Congelado para o futuro: round 2016


"Criônica" é o nome dado à tecnologia/crença/negócio de congelar corpos humanos inteiros, ou pelo menos o cérebro, com vistas à ressuscitação futura. Como dispositivo de enredo em obras de ficção, o tema já foi usado em praticamente todo tipo de história, mas também há empresas que oferecem serviços criônicos atuando no mundo real (dado o estado atual da tecnologia e as regras de proteção ao consumidor, elas não podem prometer ressuscitação, assim, com todas as letras, mas apenas vender o "serviço de custódia" do cadáver congelado). Já tratei desse assunto em outras oportunidades, mas dois artigos publicados no fim da semana passada me convenceram a voltar a ele.

O primeiro é do site The Engineer, sobre o caso de uma menina britânica de 14 anos que ganhou, na Justiça, o direito de ser congelada após a morte. De acordo com a notícia (que, por algum motivo, escapou aos ávidos caçadores de sensacionalismo da mídia nacional), "o veredicto veio pouco antes de ela morrer de câncer". O custo do "tratamento" em si, para além do translado do corpo para os Estados Unidos (onde fica a firma criônica) é estimado em 37 mil libras, o que, no momento em que digito esta postagem, equivale a algo como R$ 155 mil.

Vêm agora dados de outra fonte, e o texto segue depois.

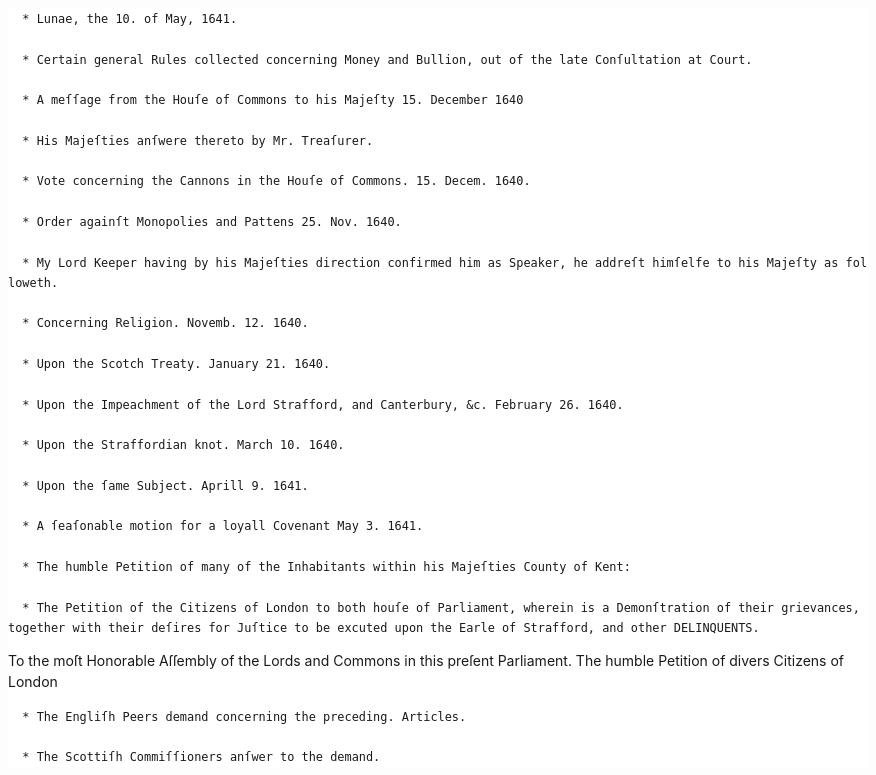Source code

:       * Lunae, the 10. of May, 1641.

      * Certain general Rules collected concerning Money and Bullion, out of the late Conſultation at Court.

      * A meſſage from the Houſe of Commons to his Majeſty 15. December 1640

      * His Majeſties anſwere thereto by Mr. Treaſurer.

      * Vote concerning the Cannons in the Houſe of Commons. 15. Decem. 1640.

      * Order againſt Monopolies and Pattens 25. Nov. 1640.

      * My Lord Keeper having by his Majeſties direction confirmed him as Speaker, he addreſt himſelfe to his Majeſty as followeth.

      * Concerning Religion. Novemb. 12. 1640.

      * Upon the Scotch Treaty. January 21. 1640.

      * Upon the Impeachment of the Lord Strafford, and Canterbury, &c. February 26. 1640.

      * Upon the Straffordian knot. March 10. 1640.

      * Upon the ſame Subject. Aprill 9. 1641.

      * A ſeaſonable motion for a loyall Covenant May 3. 1641.

      * The humble Petition of many of the Inhabitants within his Majeſties County of Kent:

      * The Petition of the Citizens of London to both houſe of Parliament, wherein is a Demonſtration of their grievances, together with their deſires for Juſtice to be excuted upon the Earle of Strafford, and other DELINQUENTS.
To the moſt Honorable Aſſembly of the Lords and Commons in this preſent Parliament. The humble Petition of divers Citizens of London

      * The Engliſh Peers demand concerning the preceding. Articles.

      * The Scottiſh Commiſſioners anſwer to the demand.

O site ouviu especialistas sobre o assunto. As críticas à criônica são antigas e conhecidas: com o congelamento, formam-se cristais de gelo no interior das células -- esses cristais são cortantes e pontiagudos. Além disso, a água se expande quando congelada, o que também não deve ser um processo agradável quando você é uma membrana celular tentando segurar o citoplasma lá dentro (ou tentando não ser esmagada pelo gelo que se forma lá fora).


É verdade que existem anticongelantes que evitam a formação de cristais, fazendo o gelo assumir uma conformação amorfa, como a do vidro, e não o aspecto de facas e agulhas. Também é verdade que esperma e embriões são congelados e reutilizados rotineiramente. Mas as fontes ouvidas por The Engineer ajudam  a pôr esses casos em perspectiva: "A criopreservação ainda não foi aplicada com sucesso a estruturas grandes como o rim humano para transplante", disse Barry Fuller, professor de cirurgia e medicina de baixa temperatura do University College London.

O processo não é bom para salvar um rim. O que dizer do corpo inteiro? Ou do órgão mais complexo que existe, o cérebro humano? Esse é o ponto do segundo artigo a que me referi no início, publicado pela revista New Humanist. De autoria do neurocientista Clive Coen, do King's College de Londres, a peça trata, especificamente, das perspectivas da criônica para o cérebro humano. "Spoiler": não são nada boas.

Coen explica que o congelamento de um cérebro, de modo a preservar sua integridade funcional, é uma corrida contra o tempo: primeiro, o anticongelante que deve evitar os danos causados pelos cristais de gelo tem de se infiltrar pelos bilhões de neurônios ao mesmo tempo em que o frio extremo se espalha. Segundo, o frio e o anticongelante têm de fazer seu trabalho antes que a falta de oxigênio, trazida pela morte, cause danos graves a regiões fundamentais do órgão, como as responsáveis pela memória (quem gostaria de acordar amnésico em 2216?).

"As junções entre as células que revestem os vasos sanguíneos do cérebro são especialmente apertadas; formam a barreira hematoencefálica, que protege este órgão vital durante a vida e impedirá a entrada dos agentes criônicos após a morte", aponta o cientista. "Capilares rompidos ou bloqueados atrasarão a perfusão local desses agentes, até que a pressão da bomba os rompa. Mais barreiras são representadas pela mielina, a substância gordurosa que cerca as rotas neuronais no interior e, também, entre os hemisférios do cérebro".

Outras dificuldades aparecem no impacto do congelamento sobre os neurotransmissores. Coen diz que os proponentes da criônica gostam de citar estudos sobre a preservação quase perfeita de cérebros de animais usando certos conservantes, mas lembra que esses conversantes são tóxicos.

No fim, a solução para os problemas trazidos pela criônica acabam sendo jogados no colo de alguma "tecnologia futura" -- nanotecnologia, por exemplo, para consertar neurônios quebrados ou repor neurotransmissores. Mas se é para esperar alguma mágica tecnológica do futuro, por que não contar com a ressurreição de nossas consciências por aliens capazes de extrair a informação estocada por emaranhamento quântico no interior de buracos negros? (Bom, isso talvez demore um pouco mais, é verdade).

Coen aponta ainda outro problema: se você espera não ser um pária ao acordar no futuro, será preciso que seus parentes e amigos se congelem, também: "Não é um esquema de pirâmide, é mais um esquema de iceberg", escreve.